Action item
Search the material below for lines containing the string "account", and copy every one you find.
______
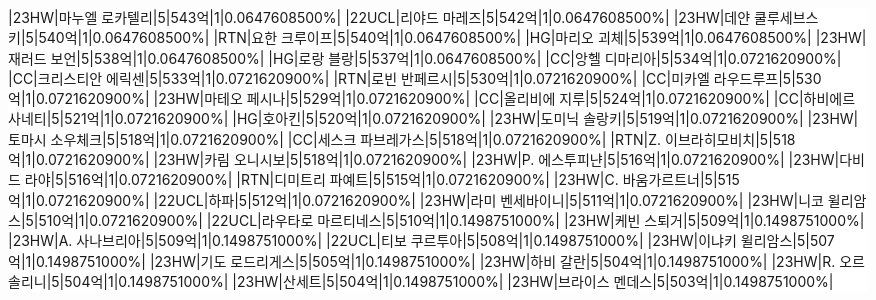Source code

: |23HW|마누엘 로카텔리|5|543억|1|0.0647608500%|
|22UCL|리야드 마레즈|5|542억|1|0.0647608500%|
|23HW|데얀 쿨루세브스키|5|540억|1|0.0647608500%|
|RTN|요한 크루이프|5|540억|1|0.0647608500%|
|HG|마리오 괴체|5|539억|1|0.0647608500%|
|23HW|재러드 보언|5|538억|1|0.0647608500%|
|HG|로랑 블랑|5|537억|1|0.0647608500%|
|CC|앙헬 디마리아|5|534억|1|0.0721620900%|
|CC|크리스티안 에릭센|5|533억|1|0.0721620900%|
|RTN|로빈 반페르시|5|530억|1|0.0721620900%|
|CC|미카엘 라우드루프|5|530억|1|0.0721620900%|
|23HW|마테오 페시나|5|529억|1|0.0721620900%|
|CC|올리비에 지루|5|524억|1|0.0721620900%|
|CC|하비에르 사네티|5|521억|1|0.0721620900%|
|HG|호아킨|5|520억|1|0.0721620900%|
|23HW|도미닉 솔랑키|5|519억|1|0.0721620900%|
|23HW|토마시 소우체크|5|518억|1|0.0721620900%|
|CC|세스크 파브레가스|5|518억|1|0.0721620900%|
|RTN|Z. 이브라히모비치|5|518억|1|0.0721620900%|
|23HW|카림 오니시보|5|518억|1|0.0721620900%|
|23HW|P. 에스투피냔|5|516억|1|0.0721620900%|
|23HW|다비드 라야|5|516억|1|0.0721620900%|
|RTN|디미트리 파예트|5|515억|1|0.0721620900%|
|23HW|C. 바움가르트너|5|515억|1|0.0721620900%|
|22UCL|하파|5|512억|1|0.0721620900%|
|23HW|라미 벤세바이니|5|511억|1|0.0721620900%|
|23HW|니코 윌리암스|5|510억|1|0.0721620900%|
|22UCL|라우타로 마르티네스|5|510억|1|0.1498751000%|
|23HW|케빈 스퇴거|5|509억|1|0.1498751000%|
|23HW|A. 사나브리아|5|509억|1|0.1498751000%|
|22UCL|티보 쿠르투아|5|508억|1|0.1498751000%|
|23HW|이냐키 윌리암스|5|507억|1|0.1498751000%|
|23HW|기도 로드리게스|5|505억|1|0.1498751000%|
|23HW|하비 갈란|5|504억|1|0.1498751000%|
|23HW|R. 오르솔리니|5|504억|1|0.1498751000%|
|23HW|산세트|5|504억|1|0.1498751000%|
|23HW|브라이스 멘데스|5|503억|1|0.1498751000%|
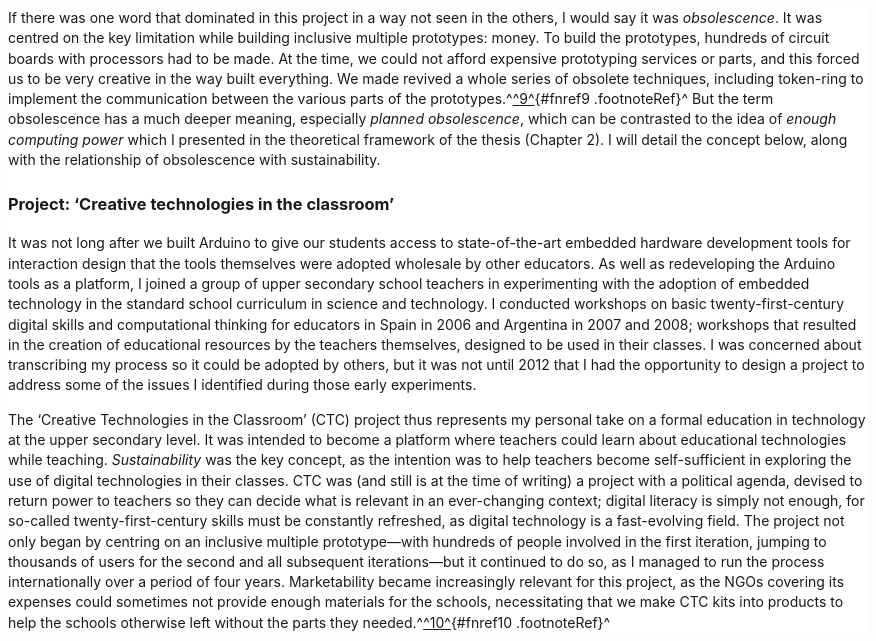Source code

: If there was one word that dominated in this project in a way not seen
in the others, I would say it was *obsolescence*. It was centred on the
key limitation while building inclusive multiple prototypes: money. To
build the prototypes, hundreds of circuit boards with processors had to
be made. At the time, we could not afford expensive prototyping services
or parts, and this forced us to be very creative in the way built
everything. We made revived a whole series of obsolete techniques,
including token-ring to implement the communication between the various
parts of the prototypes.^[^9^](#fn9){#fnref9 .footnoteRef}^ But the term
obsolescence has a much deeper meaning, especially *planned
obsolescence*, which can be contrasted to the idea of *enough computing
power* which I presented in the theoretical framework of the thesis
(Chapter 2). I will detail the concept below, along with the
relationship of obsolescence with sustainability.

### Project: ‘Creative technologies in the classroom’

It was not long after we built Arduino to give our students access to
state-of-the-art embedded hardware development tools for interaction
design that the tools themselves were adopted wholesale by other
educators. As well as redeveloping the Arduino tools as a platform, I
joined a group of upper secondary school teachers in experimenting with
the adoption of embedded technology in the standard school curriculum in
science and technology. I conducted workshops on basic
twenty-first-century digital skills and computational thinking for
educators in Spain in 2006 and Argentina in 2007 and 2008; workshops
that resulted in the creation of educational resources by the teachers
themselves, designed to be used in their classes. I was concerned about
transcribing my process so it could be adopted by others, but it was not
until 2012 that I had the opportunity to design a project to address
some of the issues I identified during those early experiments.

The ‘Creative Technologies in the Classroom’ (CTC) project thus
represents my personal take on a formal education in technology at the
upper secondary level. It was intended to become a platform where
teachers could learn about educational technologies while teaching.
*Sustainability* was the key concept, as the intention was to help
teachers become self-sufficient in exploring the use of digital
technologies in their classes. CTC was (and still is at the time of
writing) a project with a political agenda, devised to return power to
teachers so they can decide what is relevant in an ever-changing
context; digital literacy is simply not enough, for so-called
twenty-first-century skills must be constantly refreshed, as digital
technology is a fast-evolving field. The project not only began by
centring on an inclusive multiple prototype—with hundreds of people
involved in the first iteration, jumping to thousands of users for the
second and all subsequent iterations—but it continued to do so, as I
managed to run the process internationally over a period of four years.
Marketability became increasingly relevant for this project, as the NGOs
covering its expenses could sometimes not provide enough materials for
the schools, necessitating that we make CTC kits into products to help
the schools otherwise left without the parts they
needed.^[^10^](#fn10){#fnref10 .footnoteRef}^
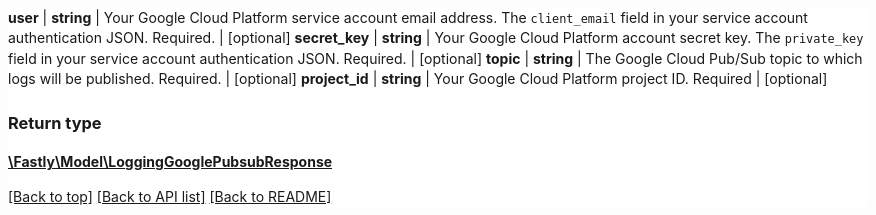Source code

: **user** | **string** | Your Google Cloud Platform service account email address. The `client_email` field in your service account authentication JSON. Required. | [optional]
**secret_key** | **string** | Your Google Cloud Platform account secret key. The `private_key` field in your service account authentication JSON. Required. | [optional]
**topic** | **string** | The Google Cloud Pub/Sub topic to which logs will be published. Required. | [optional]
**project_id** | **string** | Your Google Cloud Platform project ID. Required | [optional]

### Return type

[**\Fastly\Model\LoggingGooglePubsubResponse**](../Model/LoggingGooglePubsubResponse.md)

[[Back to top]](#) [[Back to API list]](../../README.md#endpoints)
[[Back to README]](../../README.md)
______
Answer to this task
: **user** | **string** | Your Google Cloud Platform service account email address. The `client_email` field in your service account authentication JSON. Required. | [optional]
**secret_key** | **string** | Your Google Cloud Platform account secret key. The `private_key` field in your service account authentication JSON. Required. | [optional]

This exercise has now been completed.